One practical question that follows from the autoimmune classification is whether it changes how well treatments work. The biologic therapy omalizumab, which targets IgE, is effective across both autoimmune and non-autoimmune CSU. Research published in Scientific Reports found that patients with autoantibodies and those without responded equally well in the long run. There was one notable difference in timing: patients with a positive autologous serum skin test tended to respond faster to omalizumab, but final outcomes were the same regardless of autoimmune status.

This is somewhat surprising because omalizumab was designed to block free IgE, and its effectiveness in Type IIb cases (where IgG autoantibodies are the main driver, not IgE) suggests the drug works through additional mechanisms that aren’t fully mapped out yet. For patients, the practical takeaway is reassuring: having the autoimmune subtype doesn’t mean you’re less likely to respond to available treatments.

Not Purely Autoimmune, Not Purely Allergic

The international urticaria guideline from EAACI, GA²LEN, and partner organizations defines CSU as a “mast cell-driven disease,” which is deliberately broader than calling it autoimmune. This reflects the reality that while autoimmunity accounts for a large share of cases, other factors including complement system activation, neuropeptides, and host defense peptides can also trigger mast cells independently of autoantibodies.

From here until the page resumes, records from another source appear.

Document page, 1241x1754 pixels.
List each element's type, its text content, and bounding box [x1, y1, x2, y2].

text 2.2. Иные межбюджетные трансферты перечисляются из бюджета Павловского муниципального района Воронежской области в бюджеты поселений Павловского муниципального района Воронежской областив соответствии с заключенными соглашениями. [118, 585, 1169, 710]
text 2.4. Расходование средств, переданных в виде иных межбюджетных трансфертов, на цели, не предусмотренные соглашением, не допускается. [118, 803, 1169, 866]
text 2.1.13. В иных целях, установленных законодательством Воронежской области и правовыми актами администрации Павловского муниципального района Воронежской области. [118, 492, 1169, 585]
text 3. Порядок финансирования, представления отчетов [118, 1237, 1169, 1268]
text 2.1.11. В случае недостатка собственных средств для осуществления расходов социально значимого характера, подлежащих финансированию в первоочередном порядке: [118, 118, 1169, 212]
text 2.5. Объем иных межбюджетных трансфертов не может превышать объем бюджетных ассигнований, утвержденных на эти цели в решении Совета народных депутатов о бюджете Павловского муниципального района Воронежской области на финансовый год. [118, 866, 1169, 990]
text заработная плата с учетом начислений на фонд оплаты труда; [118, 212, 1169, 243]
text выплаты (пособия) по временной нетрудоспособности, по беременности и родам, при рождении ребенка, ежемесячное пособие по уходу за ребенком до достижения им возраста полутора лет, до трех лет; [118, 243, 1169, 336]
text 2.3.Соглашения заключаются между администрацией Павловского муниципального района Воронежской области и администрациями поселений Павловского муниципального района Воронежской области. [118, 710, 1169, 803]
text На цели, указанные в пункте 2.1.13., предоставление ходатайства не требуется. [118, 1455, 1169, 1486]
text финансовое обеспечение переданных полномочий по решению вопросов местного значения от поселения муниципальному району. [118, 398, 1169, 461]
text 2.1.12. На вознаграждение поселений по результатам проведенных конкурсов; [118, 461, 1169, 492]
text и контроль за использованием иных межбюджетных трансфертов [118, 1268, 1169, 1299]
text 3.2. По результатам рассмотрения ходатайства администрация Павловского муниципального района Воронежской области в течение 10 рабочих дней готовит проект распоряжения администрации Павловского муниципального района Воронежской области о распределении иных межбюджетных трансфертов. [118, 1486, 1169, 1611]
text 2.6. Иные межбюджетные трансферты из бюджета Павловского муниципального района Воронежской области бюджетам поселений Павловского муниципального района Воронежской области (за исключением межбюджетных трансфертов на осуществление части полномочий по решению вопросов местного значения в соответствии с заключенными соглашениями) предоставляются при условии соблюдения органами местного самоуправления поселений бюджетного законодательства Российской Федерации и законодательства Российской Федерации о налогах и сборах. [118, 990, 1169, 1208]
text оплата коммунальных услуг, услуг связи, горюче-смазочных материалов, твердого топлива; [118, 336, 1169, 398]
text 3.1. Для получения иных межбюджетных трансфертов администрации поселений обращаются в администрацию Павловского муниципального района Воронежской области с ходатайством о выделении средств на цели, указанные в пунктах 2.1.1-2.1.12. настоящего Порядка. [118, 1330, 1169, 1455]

The current thinking treats CSU as a spectrum. On one end are clearly autoimmune cases with detectable autoantibodies and overlapping autoimmune conditions. On the other are cases where no autoimmune markers can be found, sometimes called “idiopathic” simply because the trigger remains unknown. Many patients fall somewhere in between, with some markers of autoimmunity but not enough to meet full diagnostic criteria. Researchers have proposed that some of these in-between cases may involve autoinflammatory mechanisms, where the innate immune system overreacts without the specific antibody-targeting seen in classic autoimmune disease.

For the roughly half of CSU patients whose disease is autoimmune, this classification has real implications. It means screening for associated conditions like thyroid disease is worthwhile, it helps explain why standard antihistamines often fall short, and it opens the door to immune-modulating therapies that address the underlying cause rather than just suppressing symptoms.